## The problem
Return all the rows below word for word, leaving out the pictures.

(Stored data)
^^^^^^^^

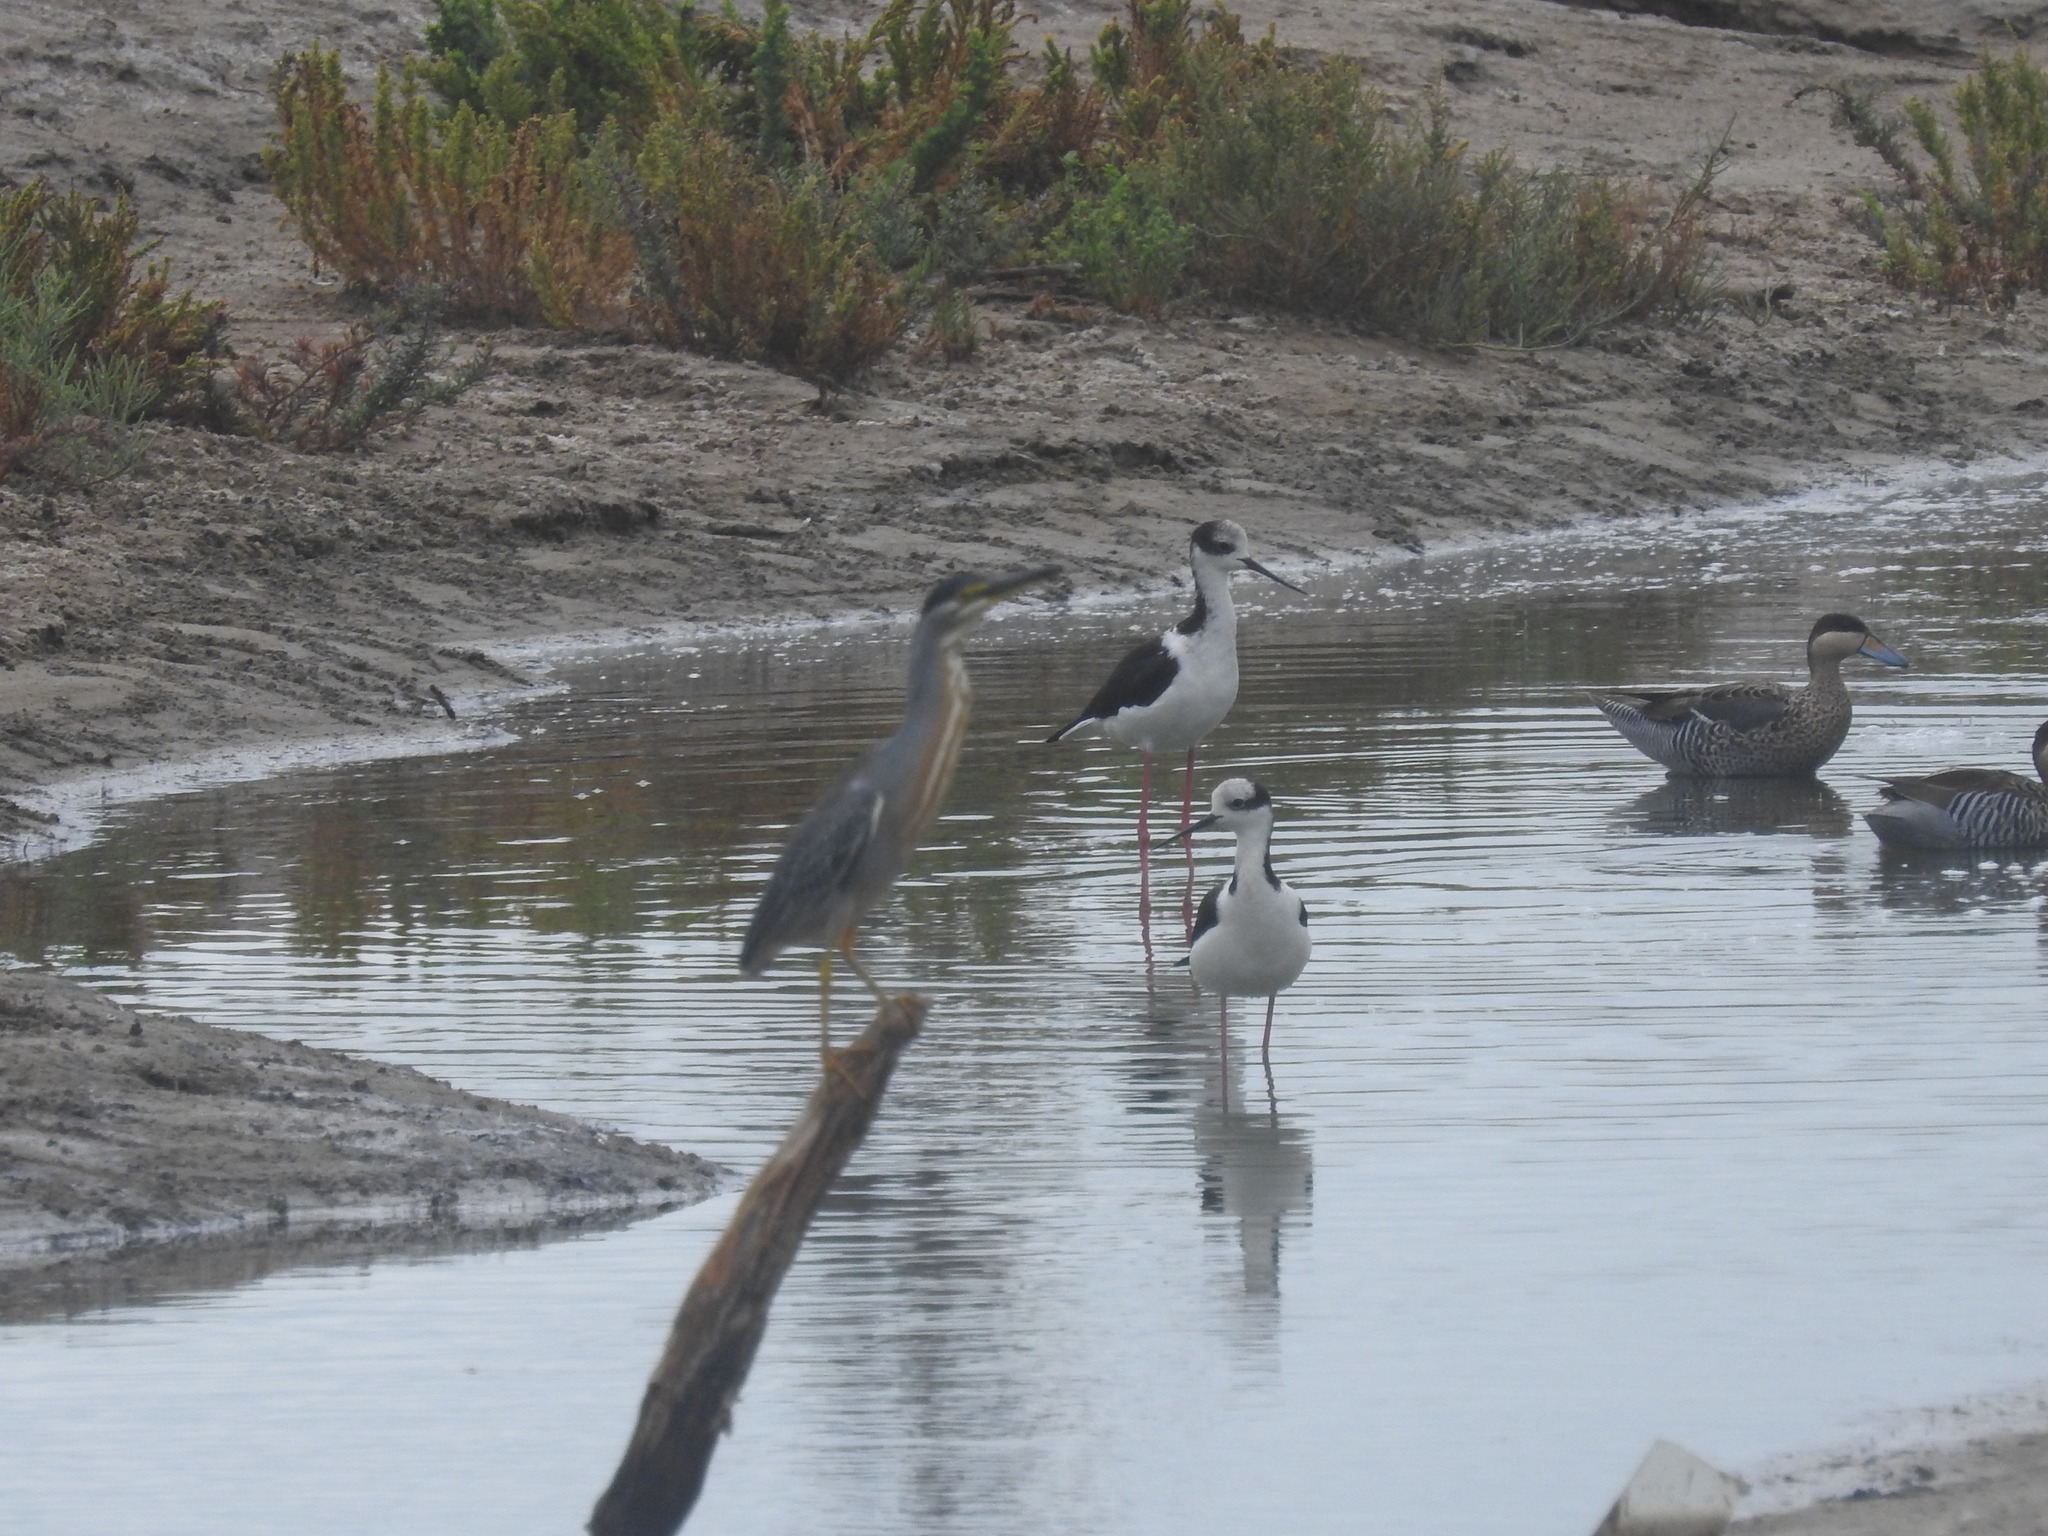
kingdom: Animalia
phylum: Chordata
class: Aves
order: Charadriiformes
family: Recurvirostridae
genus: Himantopus
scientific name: Himantopus mexicanus
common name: Black-necked stilt
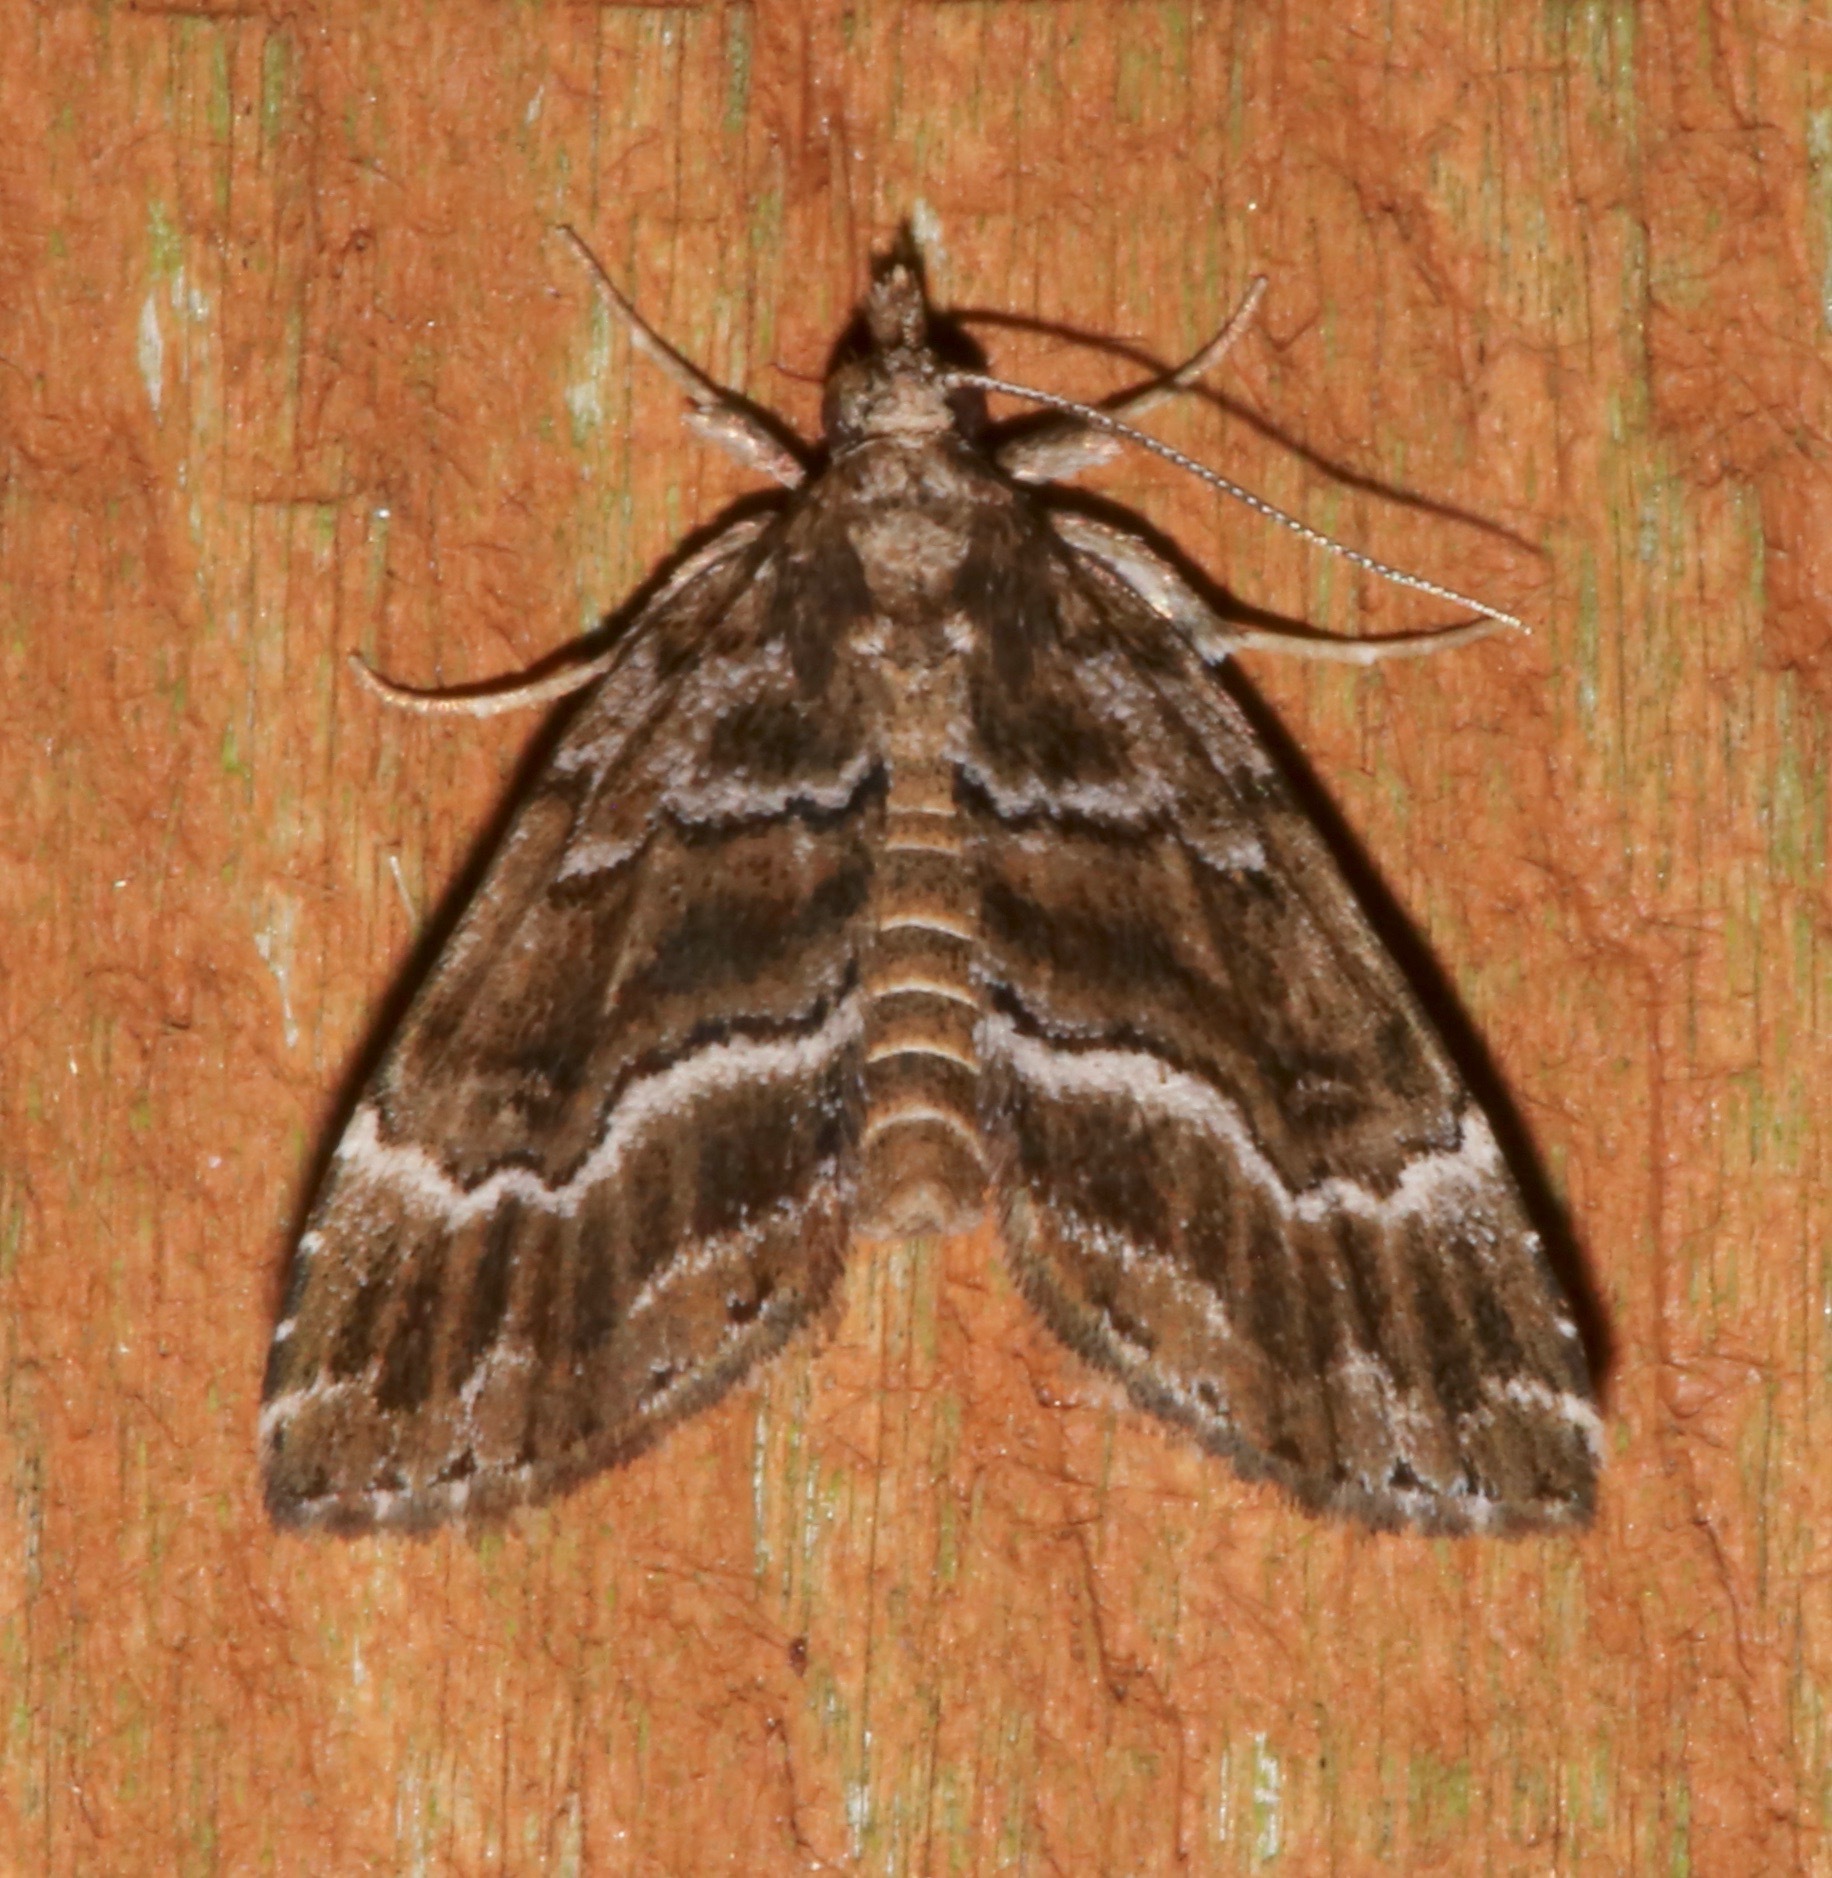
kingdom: Animalia
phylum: Arthropoda
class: Insecta
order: Lepidoptera
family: Erebidae
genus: Cutina
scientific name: Cutina arcuata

^^^^^^^^

## Written response
kingdom: Animalia
phylum: Chordata
class: Aves
order: Charadriiformes
family: Recurvirostridae
genus: Himantopus
scientific name: Himantopus mexicanus
common name: Black-necked stilt
kingdom: Animalia
phylum: Arthropoda
class: Insecta
order: Lepidoptera
family: Erebidae
genus: Cutina
scientific name: Cutina arcuata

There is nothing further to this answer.